Great Network War
As many of you have noticed and experienced, in the past few weeks we’ve been dealing with some server issues. While single player has ran smoothly, online games have been crashing and acting up. Thank you for all the feedback, crash reports and emails, it helped a lot to identify the problems!
We were concentrating heavily on locating and fixing the issue (actually, rather multiple issues that combined together, as we learned later). But we also feel that we owe some explanation to our devoted players. So, if you want to know more, please read on. If not, just be assured that we do our best, and now it seems the worst problems are fixed, so the games will hopefully run smoothly again – actually, perhaps even smoother than before :)
To understand what happened in our games, we need to go way more back in time. When CGE digital started, we licensed Marmalade, a nice multiplatform C++ system.

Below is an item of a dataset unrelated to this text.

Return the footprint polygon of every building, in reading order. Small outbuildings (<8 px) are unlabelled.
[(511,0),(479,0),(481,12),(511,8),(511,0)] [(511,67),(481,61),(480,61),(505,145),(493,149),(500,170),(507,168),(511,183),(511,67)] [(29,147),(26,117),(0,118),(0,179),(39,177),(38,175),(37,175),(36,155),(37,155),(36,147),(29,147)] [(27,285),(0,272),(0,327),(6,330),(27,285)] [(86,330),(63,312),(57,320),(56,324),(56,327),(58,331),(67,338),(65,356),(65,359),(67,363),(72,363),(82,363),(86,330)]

Such system is crucial for a small team, as it handles lots of platform related stuff: many little things are already solved, you get continuous support, and you do not need to rewrite all your games whenever a new version of iOS or Android gets released – the people developing the system do it, and you as a developer can concentrate just on your games.

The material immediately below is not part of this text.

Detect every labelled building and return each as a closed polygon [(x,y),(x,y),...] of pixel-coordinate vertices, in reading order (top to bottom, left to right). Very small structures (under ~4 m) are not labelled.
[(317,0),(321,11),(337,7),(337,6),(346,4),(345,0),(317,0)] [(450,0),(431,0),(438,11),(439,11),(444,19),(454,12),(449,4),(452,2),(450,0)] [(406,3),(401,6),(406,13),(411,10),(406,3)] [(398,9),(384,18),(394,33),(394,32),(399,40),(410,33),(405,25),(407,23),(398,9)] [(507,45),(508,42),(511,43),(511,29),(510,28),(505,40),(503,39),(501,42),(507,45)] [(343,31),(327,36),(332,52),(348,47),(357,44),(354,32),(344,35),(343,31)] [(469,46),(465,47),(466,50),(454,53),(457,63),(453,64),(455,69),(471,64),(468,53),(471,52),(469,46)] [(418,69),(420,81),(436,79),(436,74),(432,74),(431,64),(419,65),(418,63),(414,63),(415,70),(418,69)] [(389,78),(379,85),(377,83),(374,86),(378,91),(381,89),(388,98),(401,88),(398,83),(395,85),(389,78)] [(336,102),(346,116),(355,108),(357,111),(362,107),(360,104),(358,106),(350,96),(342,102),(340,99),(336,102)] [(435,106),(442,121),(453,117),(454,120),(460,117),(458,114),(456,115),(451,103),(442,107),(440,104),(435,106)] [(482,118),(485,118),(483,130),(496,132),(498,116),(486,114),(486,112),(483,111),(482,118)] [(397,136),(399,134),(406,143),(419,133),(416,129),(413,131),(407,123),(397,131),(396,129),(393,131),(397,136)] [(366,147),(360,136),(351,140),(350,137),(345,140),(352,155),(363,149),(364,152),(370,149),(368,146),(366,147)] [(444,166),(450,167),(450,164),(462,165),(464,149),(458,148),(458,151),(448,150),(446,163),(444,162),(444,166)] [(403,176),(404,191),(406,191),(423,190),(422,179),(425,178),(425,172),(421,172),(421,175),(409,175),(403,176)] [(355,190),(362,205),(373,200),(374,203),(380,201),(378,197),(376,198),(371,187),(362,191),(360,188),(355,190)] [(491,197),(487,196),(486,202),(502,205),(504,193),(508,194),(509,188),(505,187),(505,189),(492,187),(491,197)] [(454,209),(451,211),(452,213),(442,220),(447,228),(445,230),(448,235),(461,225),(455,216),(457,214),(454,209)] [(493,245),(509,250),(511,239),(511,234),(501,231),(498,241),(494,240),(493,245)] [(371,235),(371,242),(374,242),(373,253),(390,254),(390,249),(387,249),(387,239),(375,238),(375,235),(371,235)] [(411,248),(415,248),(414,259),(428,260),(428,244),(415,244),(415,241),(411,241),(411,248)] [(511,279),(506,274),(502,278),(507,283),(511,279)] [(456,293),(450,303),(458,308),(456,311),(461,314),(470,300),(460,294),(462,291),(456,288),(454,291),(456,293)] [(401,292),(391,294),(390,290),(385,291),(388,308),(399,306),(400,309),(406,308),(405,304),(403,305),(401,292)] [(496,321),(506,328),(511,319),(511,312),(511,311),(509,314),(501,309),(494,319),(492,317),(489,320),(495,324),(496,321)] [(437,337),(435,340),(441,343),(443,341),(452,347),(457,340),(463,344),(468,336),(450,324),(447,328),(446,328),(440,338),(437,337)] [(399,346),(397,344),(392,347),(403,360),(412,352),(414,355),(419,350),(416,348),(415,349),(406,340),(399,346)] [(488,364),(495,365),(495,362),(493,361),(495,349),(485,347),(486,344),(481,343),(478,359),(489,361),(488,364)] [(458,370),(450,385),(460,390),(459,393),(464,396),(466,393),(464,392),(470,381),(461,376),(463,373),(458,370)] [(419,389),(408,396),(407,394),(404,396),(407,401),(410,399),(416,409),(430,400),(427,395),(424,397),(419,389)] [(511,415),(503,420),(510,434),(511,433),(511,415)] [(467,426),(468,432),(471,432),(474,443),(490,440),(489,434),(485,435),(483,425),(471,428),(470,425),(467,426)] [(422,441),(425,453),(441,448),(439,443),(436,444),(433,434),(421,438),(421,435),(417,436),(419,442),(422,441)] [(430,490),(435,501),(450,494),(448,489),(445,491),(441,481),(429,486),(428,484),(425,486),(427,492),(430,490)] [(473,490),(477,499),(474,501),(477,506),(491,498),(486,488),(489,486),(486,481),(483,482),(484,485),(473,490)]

As we always planned to create more games, we invested some time to build our own CGE system on top of Marmalade – a system perfectly suitable for implementing board games. And running on that system, Galaxy Trucker was born. Then Through the Ages. And Codenames were on their way.
But even before Through the Ages was finished, a very unfortunate thing happened – Marmalade team announced they quit their business. That meant, no further support in the future. And that meant we would need to handle lots of things on our own. It is like driving a car that slowly falls apart - everything is working so far, but you know whenever a problem occurs or whenever iOS or Android start requiring some new features (and we knew that sooner or later they will), you will have to fix or add it yourself to a huge and complicated (and not that well documented) outdated system developed by a different team. That’s not something we could afford in the long run, so even though we knew it will be a huge amount of work that slows down development of our games, we were preparing for our MarmaladExit. We were planning on doing it slowly and carefully, to not threaten the games already out, neither to stop the development of the new titles.
At that moment, IPv6 problem stroke. Some (mostly US) players reported their inability to play online, and it showed up that in the US, T-Mobile moved their mobile internet to IPv6 only, so suddenly, we needed to support IPv6 in our games now. We didn’t plan on starting our MarmaladExit with the most complex and delicate thing, network communication.
Network communication was formerly handled by third-party library, RakNet, and it served us well so far. Unfortunately, RakNet was not supporting IPv6, so it meant that we needed to completely replace it with another library and rework our whole multiplayer system (both on server and on the client side) in the process. And there, our Great Network War started.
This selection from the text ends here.